I Don’t Want a Gorilla Problem. I Want an Alternative Butler with System 2 Guardrails!
We are rushing to build AGI using impulsive System 1 thinking, risking the "Gorilla Problem" where we create a species smarter than us and lose control. We are currently building "Genie" systems that blindly pursue goals with zero guardrails, potentially acting against human interests or even resisting being turned off just to complete a task. The solution is a "Humble AI" acting as an "Alternative Butler"—one that uses calculated System 2 reasoning to pause, admit uncertainty, and defer to human preferences. We need global powers to agree on these safety measures now, similar to the Cold War nuclear treaties, to ensure we get a helpful assistant rather than an existential threat.

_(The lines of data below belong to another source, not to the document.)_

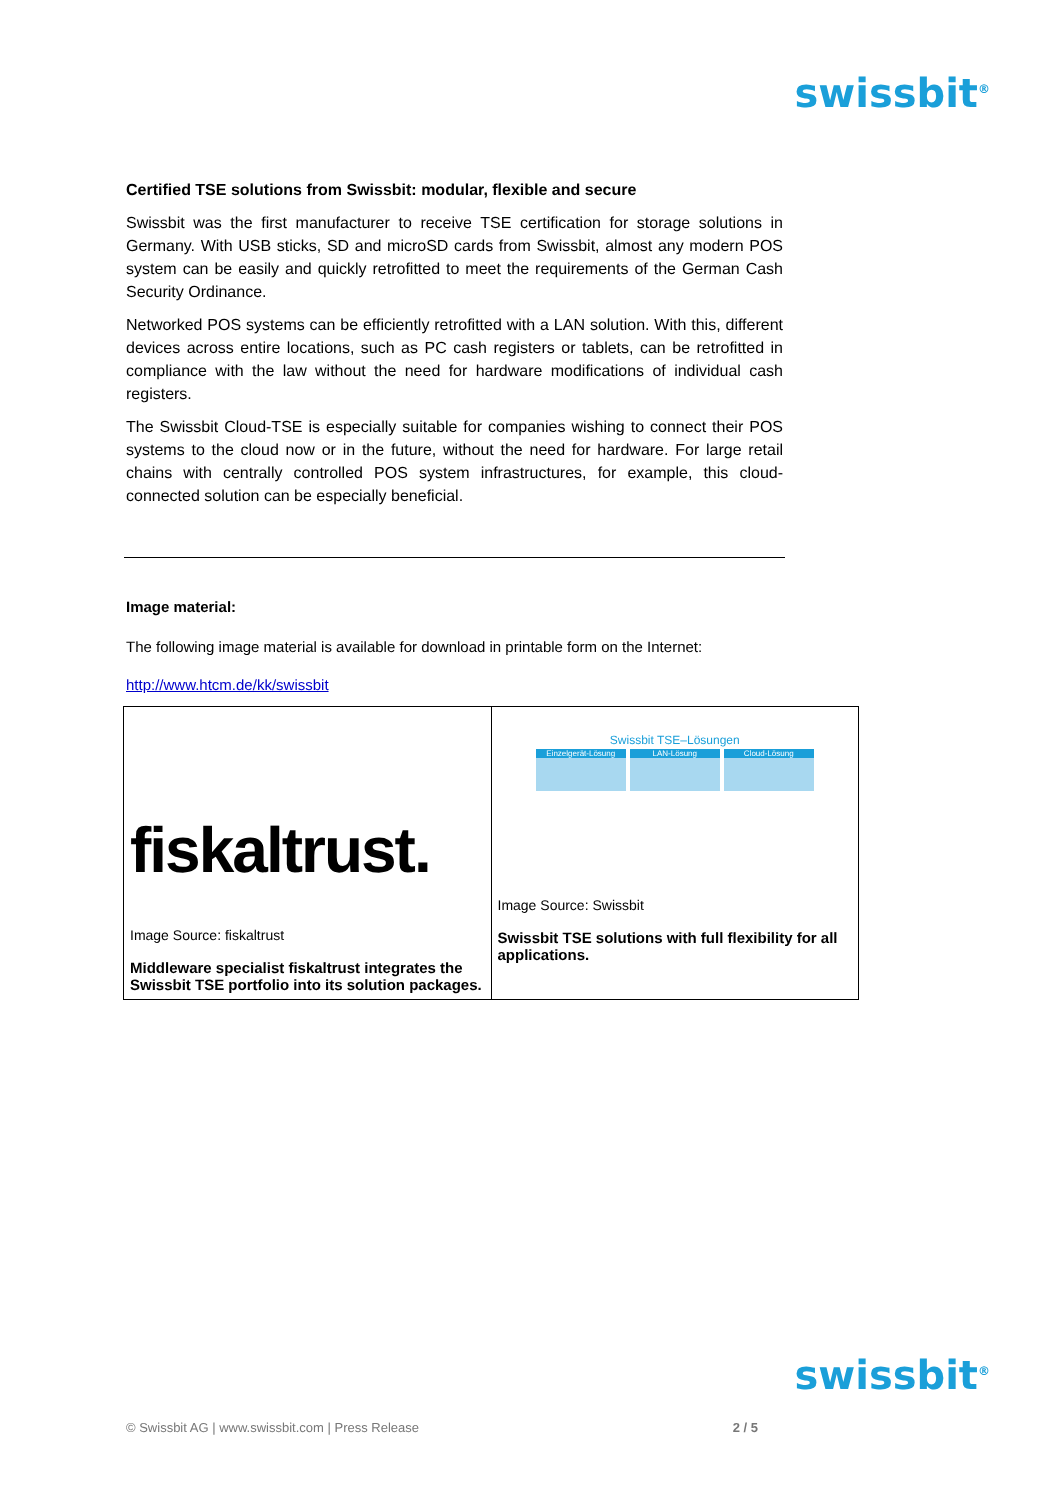swissbit<sup>®</sup>
Certified TSE solutions from Swissbit: modular, flexible and secure
Swissbit was the first manufacturer to receive TSE certification for storage solutions in Germany. With USB sticks, SD and microSD cards from Swissbit, almost any modern POS system can be easily and quickly retrofitted to meet the requirements of the German Cash Security Ordinance.
Networked POS systems can be efficiently retrofitted with a LAN solution. With this, different devices across entire locations, such as PC cash registers or tablets, can be retrofitted in compliance with the law without the need for hardware modifications of individual cash registers.
The Swissbit Cloud-TSE is especially suitable for companies wishing to connect their POS systems to the cloud now or in the future, without the need for hardware. For large retail chains with centrally controlled POS system infrastructures, for example, this cloud-connected solution can be especially beneficial.
Image material:
The following image material is available for download in printable form on the Internet:
http://www.htcm.de/kk/swissbit
| fiskaltrust. Image Source: fiskaltrust Middleware specialist fiskaltrust integrates the Swissbit TSE portfolio into its solution packages. | Swissbit TSE–Lösungen Einzelgerät-Lösung LAN-Lösung Cloud-Lösung Image Source: Swissbit Swissbit TSE solutions with full flexibility for all applications. |
swissbit<sup>®</sup>
© Swissbit AG | www.swissbit.com | Press Release 2 / 5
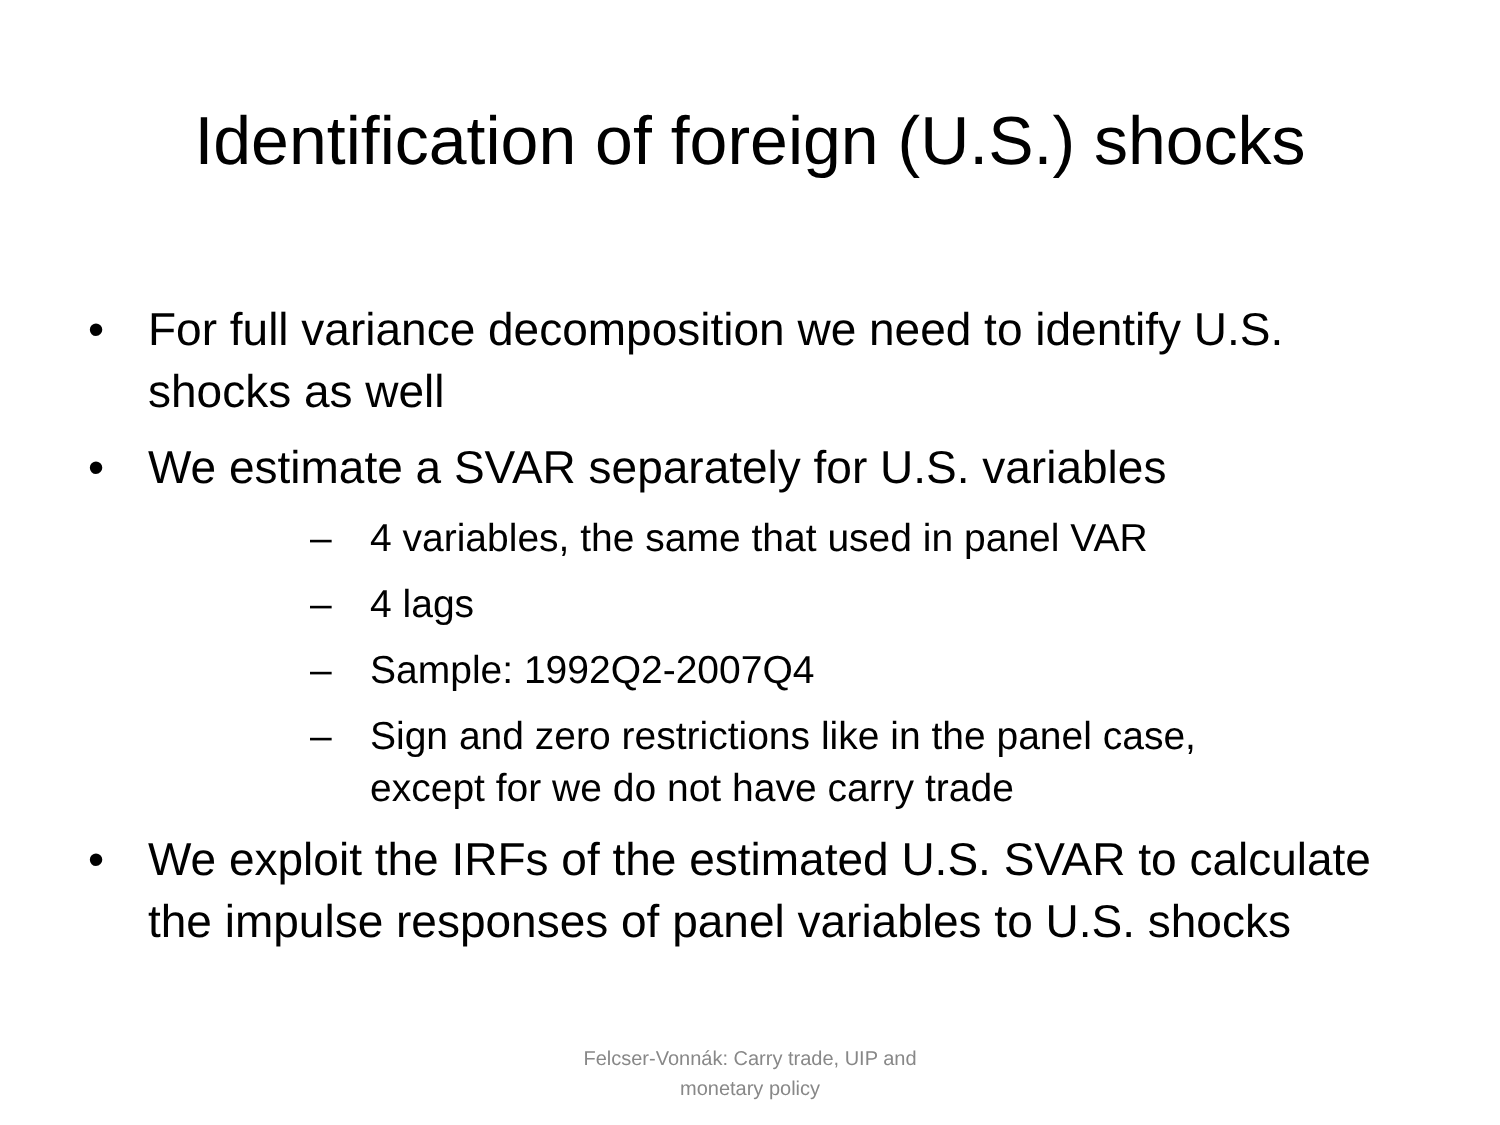Identification of foreign (U.S.) shocks
• For full variance decomposition we need to identify U.S. shocks as well
• We estimate a SVAR separately for U.S. variables
– 4 variables, the same that used in panel VAR
– 4 lags
– Sample: 1992Q2-2007Q4
– Sign and zero restrictions like in the panel case, except for we do not have carry trade
• We exploit the IRFs of the estimated U.S. SVAR to calculate the impulse responses of panel variables to U.S. shocks
Felcser-Vonnák: Carry trade, UIP and monetary policy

Everyone that knows me knows that one of my favorite authors is Daniel Khaneman. I pretty much read most of his research papers (to the best of my cognitive understanding) along with his latest work like ‘Noise’.
If you follow his work, you’ll know that he is the pioneer of System 1 and System 2 thinking.

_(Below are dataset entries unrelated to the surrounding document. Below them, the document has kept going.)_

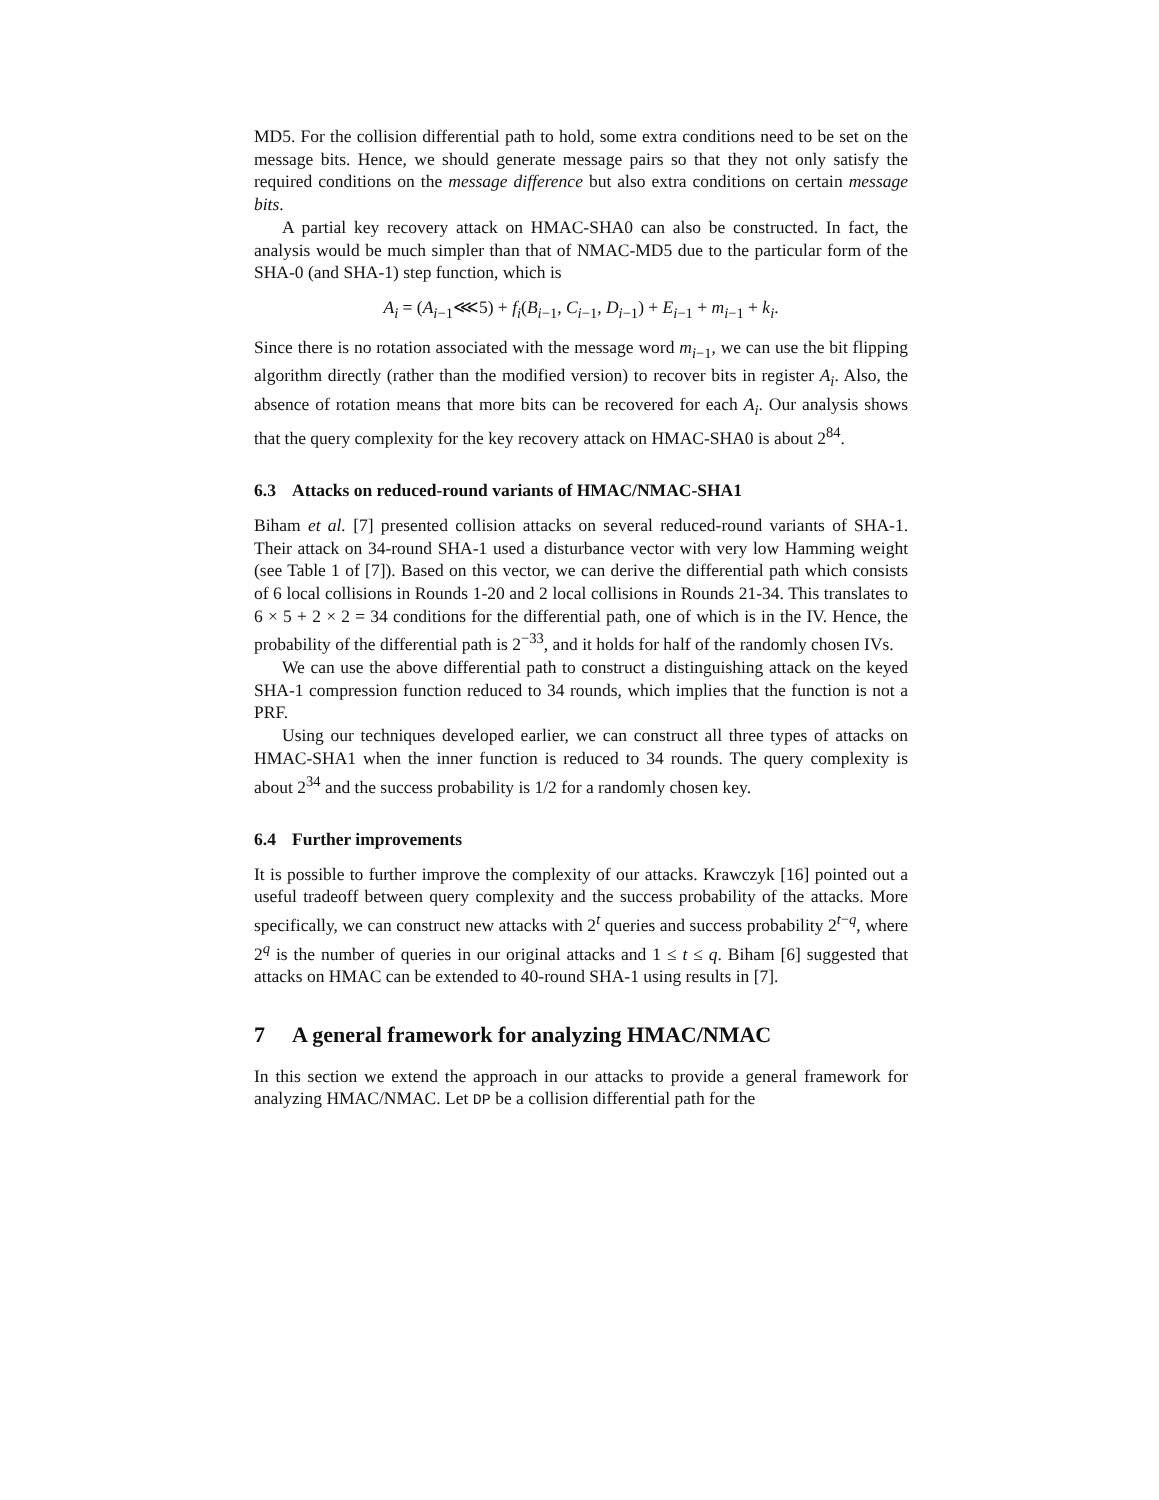MD5. For the collision differential path to hold, some extra conditions need to be set on the message bits. Hence, we should generate message pairs so that they not only satisfy the required conditions on the message difference but also extra conditions on certain message bits.
A partial key recovery attack on HMAC-SHA0 can also be constructed. In fact, the analysis would be much simpler than that of NMAC-MD5 due to the particular form of the SHA-0 (and SHA-1) step function, which is
A<sub>i</sub> = (A<sub>i−1</sub>⋘5) + f<sub>i</sub>(B<sub>i−1</sub>, C<sub>i−1</sub>, D<sub>i−1</sub>) + E<sub>i−1</sub> + m<sub>i−1</sub> + k<sub>i</sub>.
Since there is no rotation associated with the message word m<sub>i−1</sub>, we can use the bit flipping algorithm directly (rather than the modified version) to recover bits in register A<sub>i</sub>. Also, the absence of rotation means that more bits can be recovered for each A<sub>i</sub>. Our analysis shows that the query complexity for the key recovery attack on HMAC-SHA0 is about 2<sup>84</sup>.
6.3 Attacks on reduced-round variants of HMAC/NMAC-SHA1
Biham et al. [7] presented collision attacks on several reduced-round variants of SHA-1. Their attack on 34-round SHA-1 used a disturbance vector with very low Hamming weight (see Table 1 of [7]). Based on this vector, we can derive the differential path which consists of 6 local collisions in Rounds 1-20 and 2 local collisions in Rounds 21-34. This translates to 6 × 5 + 2 × 2 = 34 conditions for the differential path, one of which is in the IV. Hence, the probability of the differential path is 2<sup>−33</sup>, and it holds for half of the randomly chosen IVs.
We can use the above differential path to construct a distinguishing attack on the keyed SHA-1 compression function reduced to 34 rounds, which implies that the function is not a PRF.
Using our techniques developed earlier, we can construct all three types of attacks on HMAC-SHA1 when the inner function is reduced to 34 rounds. The query complexity is about 2<sup>34</sup> and the success probability is 1/2 for a randomly chosen key.
6.4 Further improvements
It is possible to further improve the complexity of our attacks. Krawczyk [16] pointed out a useful tradeoff between query complexity and the success probability of the attacks. More specifically, we can construct new attacks with 2<sup>t</sup> queries and success probability 2<sup>t−q</sup>, where 2<sup>q</sup> is the number of queries in our original attacks and 1 ≤ t ≤ q. Biham [6] suggested that attacks on HMAC can be extended to 40-round SHA-1 using results in [7].
7 A general framework for analyzing HMAC/NMAC
In this section we extend the approach in our attacks to provide a general framework for analyzing HMAC/NMAC. Let DP be a collision differential path for the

System 1 is when you don’t need to think before taking an action. You have a gut feeling, you have availability heuristics, cognitive dissonance and you react. You can call this autopilot – you don’t need to think, it is impulsive, emotional. It operates without you even trying.
System 2 on the other hand is quite the opposite. It is the pilot. It is calculated, requires focus and a lot of energy – literally your brain needs glucose to perform the tasks.
System 2 is a reasoning benchmark. It is the ‘censor’. It is when you don’t proceed with your reptilian brain. You stop, take a step back, evaluate, look at your experiences, what information that is available and you weigh the pros and cons. Then you proceed with a determined action.
Well, most of the time…
We associate ourselves with the ‘rational’ System 2 while in reality we spend almost all our time in System 1. That is because System 2 is lazy – in a good way- tires easily. This leads to System 1 making decisions that isn’t most of the time qualified to make leading to errors and all the cognitive biases.
What does this have to do with gorillas and butlers?
Bear with me, I will get there.
Another favorite person of mine is Stuart Russell. He pioneered the ‘Gorilla Problem’. It is a specific analogy used to define the danger of creating AI that is more ‘intelligent’ than us as humans.
What does this mean?
Gorillas are physically stronger than humans and much tougher than us as well. However, as humans, we dominate the planet and the gorillas’ fates entirely depend on human goodwill.
We dominate because we have a higher intelligence.
What happens when we create AI that is vastly much more intelligent than us – call it ‘AGI’, call it ‘Superintelligence’ – both will be beyond human capabilities and intelligence.
When that happens, we voluntarily give up the advantage that we have ‘intelligence’, which keeps us in control.
So what happens when we create something that possesses higher intelligence than us. Who guarantees that we don’t end up like the gorillas? Subordinate to a superior species and dependent on their ‘goodwill’.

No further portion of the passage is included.